Enforcing a display ban on tobacco products at a time when a requirement for plain tobacco packaging is still being considered risks pointless duplication, adding to the burdens on retailers of all sizes.

GENERAL MERCHANDISE

Tobacco display ban unnecessary burden

Responding to an announcement by Health Secretary Andrew Lansley that he will implement legislation in England banning shop displays of cigarettes, the British Retail Consortium (BRC) says there is no evidence this will make a difference to smoking habits.

The Government's right to look at how to reduce the harm from smoking but its focus should be on tackling the influence friends and family members have over young people's decisions and their access to tobacco.

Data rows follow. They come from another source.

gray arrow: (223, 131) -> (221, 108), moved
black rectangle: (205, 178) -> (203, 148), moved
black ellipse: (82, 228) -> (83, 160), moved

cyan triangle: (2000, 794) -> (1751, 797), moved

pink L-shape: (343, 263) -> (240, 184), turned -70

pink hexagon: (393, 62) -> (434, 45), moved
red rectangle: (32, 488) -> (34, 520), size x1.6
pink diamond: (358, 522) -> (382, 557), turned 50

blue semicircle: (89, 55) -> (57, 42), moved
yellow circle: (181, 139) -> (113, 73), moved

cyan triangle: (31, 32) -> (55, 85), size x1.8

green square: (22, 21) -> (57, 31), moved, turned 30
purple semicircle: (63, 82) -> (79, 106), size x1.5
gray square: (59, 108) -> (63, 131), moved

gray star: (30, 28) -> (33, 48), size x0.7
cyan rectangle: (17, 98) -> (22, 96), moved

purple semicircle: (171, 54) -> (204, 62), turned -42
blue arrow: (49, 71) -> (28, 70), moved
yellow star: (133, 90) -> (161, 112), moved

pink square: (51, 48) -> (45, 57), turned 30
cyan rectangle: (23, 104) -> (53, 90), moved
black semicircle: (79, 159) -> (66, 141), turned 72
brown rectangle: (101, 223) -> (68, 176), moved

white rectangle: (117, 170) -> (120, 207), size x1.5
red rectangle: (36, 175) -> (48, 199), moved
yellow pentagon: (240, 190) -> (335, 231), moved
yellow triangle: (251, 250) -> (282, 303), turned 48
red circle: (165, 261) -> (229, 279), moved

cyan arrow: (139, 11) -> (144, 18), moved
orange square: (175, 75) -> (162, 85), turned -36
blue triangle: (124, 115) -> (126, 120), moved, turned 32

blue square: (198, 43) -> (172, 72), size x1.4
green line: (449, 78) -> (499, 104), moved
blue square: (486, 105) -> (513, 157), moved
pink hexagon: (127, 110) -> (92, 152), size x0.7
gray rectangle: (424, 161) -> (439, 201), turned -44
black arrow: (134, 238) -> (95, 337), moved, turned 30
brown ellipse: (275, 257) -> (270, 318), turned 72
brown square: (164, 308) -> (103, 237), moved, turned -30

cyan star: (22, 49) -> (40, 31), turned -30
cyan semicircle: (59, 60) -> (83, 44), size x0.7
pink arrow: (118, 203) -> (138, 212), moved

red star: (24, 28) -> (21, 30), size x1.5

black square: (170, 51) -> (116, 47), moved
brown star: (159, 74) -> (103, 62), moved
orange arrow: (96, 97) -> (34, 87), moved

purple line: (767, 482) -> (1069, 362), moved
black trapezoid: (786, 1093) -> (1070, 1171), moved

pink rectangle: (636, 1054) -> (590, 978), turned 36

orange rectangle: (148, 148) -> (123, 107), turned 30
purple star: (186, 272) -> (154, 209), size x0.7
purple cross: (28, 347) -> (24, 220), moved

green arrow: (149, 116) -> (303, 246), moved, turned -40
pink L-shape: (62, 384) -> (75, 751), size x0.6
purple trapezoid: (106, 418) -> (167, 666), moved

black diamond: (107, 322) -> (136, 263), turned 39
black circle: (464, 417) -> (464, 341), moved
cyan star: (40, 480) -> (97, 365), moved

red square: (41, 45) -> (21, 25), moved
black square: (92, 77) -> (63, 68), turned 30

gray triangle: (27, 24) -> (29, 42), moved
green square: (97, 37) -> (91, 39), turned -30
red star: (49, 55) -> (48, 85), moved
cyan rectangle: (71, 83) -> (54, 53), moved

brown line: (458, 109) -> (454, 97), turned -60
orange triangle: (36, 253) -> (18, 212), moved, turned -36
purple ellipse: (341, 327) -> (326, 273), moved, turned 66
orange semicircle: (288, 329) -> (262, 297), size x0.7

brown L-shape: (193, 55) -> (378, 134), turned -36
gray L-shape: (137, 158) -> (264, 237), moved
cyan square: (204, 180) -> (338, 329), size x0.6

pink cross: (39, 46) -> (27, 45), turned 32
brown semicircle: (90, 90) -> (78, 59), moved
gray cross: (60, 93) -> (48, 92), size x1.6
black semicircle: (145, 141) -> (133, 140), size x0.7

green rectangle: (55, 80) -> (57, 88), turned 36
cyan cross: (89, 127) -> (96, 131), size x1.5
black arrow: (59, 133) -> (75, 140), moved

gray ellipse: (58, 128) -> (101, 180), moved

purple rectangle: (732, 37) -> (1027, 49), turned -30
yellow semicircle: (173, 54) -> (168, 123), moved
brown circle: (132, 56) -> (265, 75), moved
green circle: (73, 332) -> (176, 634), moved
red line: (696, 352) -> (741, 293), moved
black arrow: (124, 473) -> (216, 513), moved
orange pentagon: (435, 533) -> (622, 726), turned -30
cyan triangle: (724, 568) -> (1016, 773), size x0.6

Food Director at the British Retail Consortium, Andrew Opie, said: "Retailers support efforts to reduce the harm caused by smoking but there's no evidence that forcing shops to put cigarettes out of sight will make any difference. It puts new costs on retailers who are being forced to refit their stores, and will inconvenience customers who have to wait longer to be served.

"Giving retailers longer to prepare for this legislation is helpful, but there is a much bigger issue to be addressed. If the Government aims to introduce plain packaging then a display ban is unnecessary.

"It doesn't make sense to enact one part of this plan while another is still under discussion. Banning shop displays of cigarettes in plain packets is pointless duplication. What should be looked at is the influence family members and friends have on youngsters' decisions to start smoking, and their access to tobacco."

The BRC is asking the Government to tighten up the law on the purchasing of tobacco products so the same rules apply as for alcohol. It is not currently illegal for a child to try to buy cigarettes or for an adult to buy tobacco products for a child.

BRC Food Director Andrew Opie said: "Retailers take their responsibilities seriously when selling tobacco products but the law sends out a contradictory message. If children know they won't get into trouble if they attempt to buy cigarettes they can keep trying their luck time and again.

"As with alcohol, it should be illegal for under-age children to try to buy cigarettes. Adults who buy cigarettes on their behalf should also face prosecution. At the moment, it is only the retailers who face punishment."